Threat Bus features a plugin-based architecture. The following document describes the existing plugin types in detail and explains their responsibilities.
Threat Bus differentiates two plugin types. Application plugins extend Threat Bus to provide a new endpoint for "apps" to connect with. How the endpoint looks like, and what message-formats are used for communication is up to the application plugin. "Apps" are security tools, like Zeek or VAST.
Backbone plugins are required for actual message passing. At least one backbone plugin is required for the bus to be functional. The most basic plugin for that job is the in-memory backbone.
Application plugins are the entrypoint for applications to connect with Threat Bus. App plugins do two things:
- They provide an endpoint. App plugins provide an endpoint (i.e., they bind certain ports) and offer a communication protocol. For example, the Zeek plugin exposes a Broker endpoint. Broker is the native communication protocol for Zeek ("the app"), so it is the Zeek plugin's responsibility to expose an endpoint that Zeek instances can work with.

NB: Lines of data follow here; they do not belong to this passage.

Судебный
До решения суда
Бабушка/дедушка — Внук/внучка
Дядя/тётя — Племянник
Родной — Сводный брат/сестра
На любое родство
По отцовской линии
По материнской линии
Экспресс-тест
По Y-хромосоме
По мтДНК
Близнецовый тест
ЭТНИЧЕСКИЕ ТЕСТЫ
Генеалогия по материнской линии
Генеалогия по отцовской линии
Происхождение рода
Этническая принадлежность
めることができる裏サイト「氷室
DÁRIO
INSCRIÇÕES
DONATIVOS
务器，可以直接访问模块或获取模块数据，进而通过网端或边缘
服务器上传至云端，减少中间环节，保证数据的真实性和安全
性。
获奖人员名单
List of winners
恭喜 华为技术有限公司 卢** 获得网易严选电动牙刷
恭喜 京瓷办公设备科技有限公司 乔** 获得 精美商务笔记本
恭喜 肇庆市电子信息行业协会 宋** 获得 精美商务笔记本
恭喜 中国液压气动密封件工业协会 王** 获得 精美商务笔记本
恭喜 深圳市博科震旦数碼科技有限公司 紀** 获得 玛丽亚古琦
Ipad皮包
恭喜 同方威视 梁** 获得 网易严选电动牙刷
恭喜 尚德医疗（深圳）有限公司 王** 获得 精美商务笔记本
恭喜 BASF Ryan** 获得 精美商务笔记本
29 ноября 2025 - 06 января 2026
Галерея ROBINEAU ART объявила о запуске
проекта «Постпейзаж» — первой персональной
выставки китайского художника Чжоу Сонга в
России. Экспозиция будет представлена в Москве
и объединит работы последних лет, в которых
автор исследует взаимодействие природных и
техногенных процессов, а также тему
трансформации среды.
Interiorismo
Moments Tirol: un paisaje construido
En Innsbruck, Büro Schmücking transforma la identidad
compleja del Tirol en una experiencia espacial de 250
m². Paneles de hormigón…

- They handle message-format mapping. Threat Bus internally uses the STIX-2 serialization format. Not all open-source security tools can work with this format. App plugins can implement mappings from STIX-2 to other formats, so that connecting apps can work with it. For example, the MISP plugin receives a proprietary format from MISP and transforms these attribute to STIX-2 Indicators.
Threat Bus itself is at no point concerned with message formats, nor with
details about the connected applications, nor exposed endpoints.
Instead, Threat Bus is only aware of
Subscribers and STIX-2 messages that are
exchanged between them.
Backbone plugins either implement the message provisioning logic themselves (like the in-memory backbone plugin) or offer a transparent interface to existing message brokers, like the RabbitMQ backbone plugin does.
Threat Bus notifies all backbone-plugins whenever new subscriptions come in.
A subscription consists of a
topic and a queue (
outq) that is used by the
subscriber to receive messages. The job of a backbone plugin is to read messages
from the global queue of incoming messages (
inq), optionally hand these over
to an existing messaging broker (like RabbitMQ) and consume them back, and
lastly, based on the topic, sort those messages to all subscribed
Apps and Wrappers
Threat Bus is a pub/sub broker, and hence applications have to subscribe themselves to the bus. However, that requires active behavior from applications, and hence could require changes to the source code. Generally speaking, that is undesirable.
Some applications, like Zeek, can be scripted. In that particular case, the logic for connecting to Threat Bus is implemented in a separate script.
Other applications, like VAST, cannot be scripted. Those applications require either a change to the source code or a wrapper script to initiate communication with Threat Bus. See pyvast-threatbus for an example application.